America’s Mask Challenge calls on companies and organizations to help get 200 million cloth masks to 40 million students, teachers and school staff at 56,000 schools receiving federal Title I funding. That translates roughly to five washable masks per person, delivered during the second half of the 2020-2021 school year. Distribution is starting in mid-December.
Keeping students, teachers and staff safe requires adequate resources. A typical school district with about 3,700 students needed about $1.8 million to reopen this fall, according to some estimates. That covers cleaning, extra staff and masks. But many schools serving high percentages of children from low-wage families have had to scramble for essential supplies. Schools in high-poverty districts are historically underfunded, and low-wage families can’t make up the difference. Too often, teachers use their own resources to provide basics for America’s most vulnerable children.

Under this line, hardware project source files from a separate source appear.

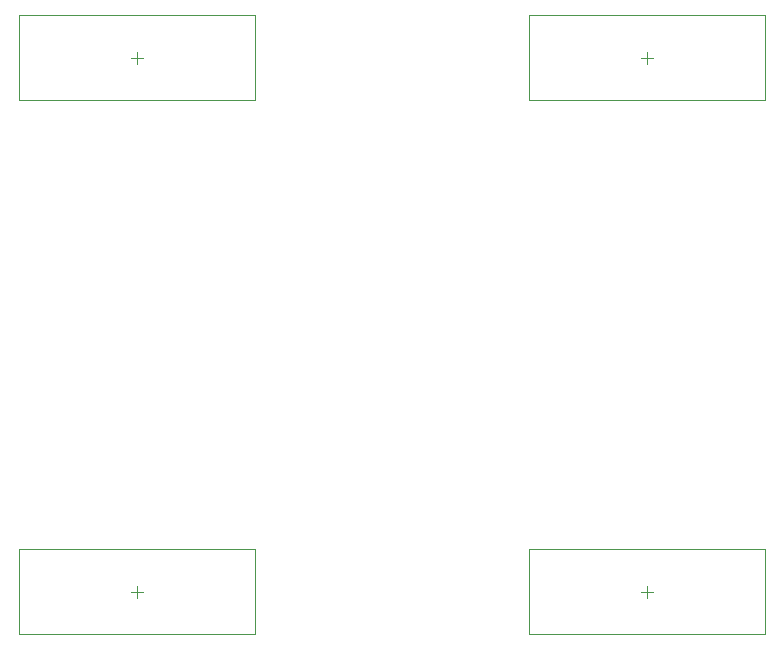
<source format=gbr>
G04 Layer_Color=9021481*
%FSLAX44Y44*%
%MOMM*%
G71*
G01*
G75*
%ADD83C,0.1000*%
%ADD85C,0.0500*%
D83*
X394000Y501050D02*
Y511050D01*
X389000Y506050D02*
X399000D01*
X389000Y53950D02*
X399000D01*
X394000Y48950D02*
Y58950D01*
X825800Y48950D02*
Y58950D01*
X820800Y53950D02*
X830800D01*
X820800Y506050D02*
X830800D01*
X825800Y501050D02*
Y511050D01*
D85*
X294000Y470050D02*
X494000D01*
X294000Y542050D02*
X494000D01*
X294000Y470050D02*
Y542050D01*
X494000Y470050D02*
Y542050D01*
Y17950D02*
Y89950D01*
X294000Y17950D02*
Y89950D01*
X494000D01*
X294000Y17950D02*
X494000D01*
X725800D02*
X925800D01*
X725800Y89950D02*
X925800D01*
X725800Y17950D02*
Y89950D01*
X925800Y17950D02*
Y89950D01*
Y470050D02*
Y542050D01*
X725800Y470050D02*
Y542050D01*
X925800D01*
X725800Y470050D02*
X925800D01*
M02*

</source>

The Challenge is led by United Way Worldwide, the world’s largest privately-funded nonprofit. Key partners in this effort are The Business Roundtable, a nonprofit comprising 182 CEOs of major United States companies, and the CDC Foundation.
HanesBrands Inc., a leading global marketer of branded everyday basic apparel, is the first company to join the Challenge, with a donation of 25 million masks. Hanes will produce the masks at cost, and coordinate with United Way and school leaders on delivery.